Segment Start: Source data

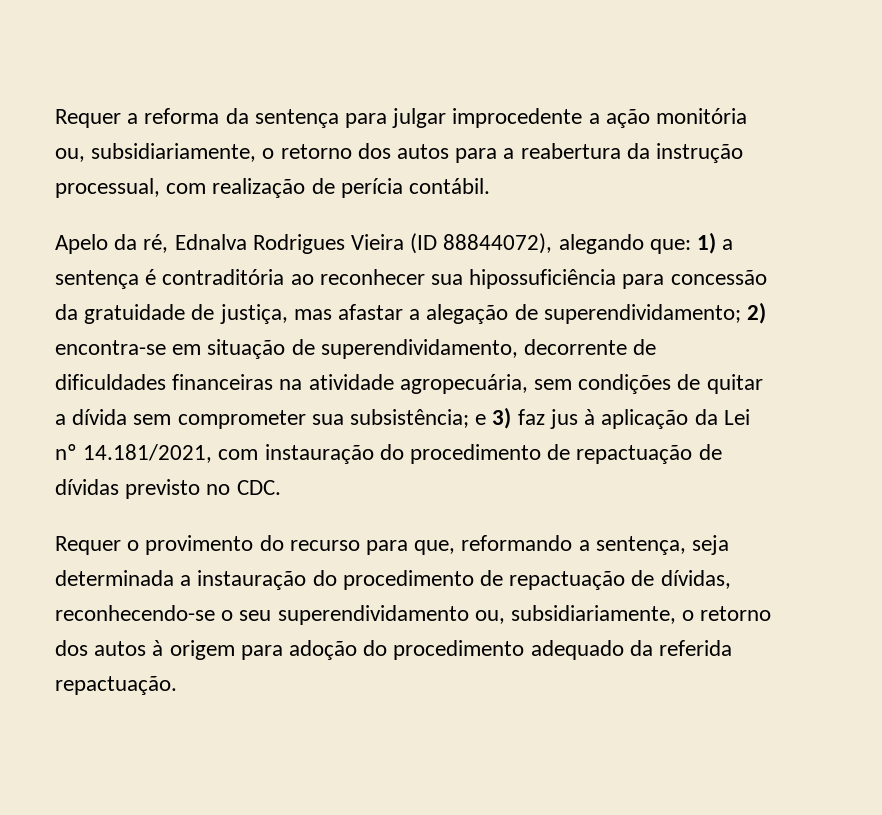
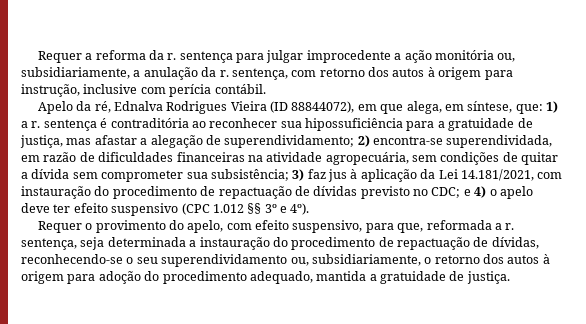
(249, 116) none -> [167,53,177,60] r.
[262,143,744,163] [55,178,335,198] o retorno dos autos para a reabertura da instrução processual, com realização de -> [133,67,513,80] [21,84,166,97] a anulação da r. sentença, com retorno dos autos à origem para instrução, inclusive com
[558,234,644,254] alegando -> [357,101,513,114] em que alega, em síntese,
(734, 244) none -> [31,121,41,128] r.
[670,270,767,285] [55,304,78,320] concessão da -> [437,121,445,128] a
[172,339,628,359] em situação de superendividamento, decorrente -> [446,135,553,148] [21,152,77,162] superendividada, em razão
[475,414,487,425] e -> (289, 175) none
[55,444,77,460] nº -> (458, 174) none
[236,480,281,495] [55,535,590,555] CDC. // Requer o provimento do recurso para que, reformando a -> [431,186,533,199] [21,203,310,216] [37,220,515,233] CDC; e 4) o apelo deve ter efeito suspensivo (CPC 1.012 §§ 3º e 4º). // Requer o provimento do apelo, com efeito suspensivo, para que, reformada a r.
[530,640,733,660] [55,676,177,695] adequado da referida repactuação. -> [249,271,510,284] adequado, mantida a gratuidade de justiça.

Segment End: Source data

> Work required
In the entries above, how many lines hold the word "para"? State the number and nothing else.

> Your response
2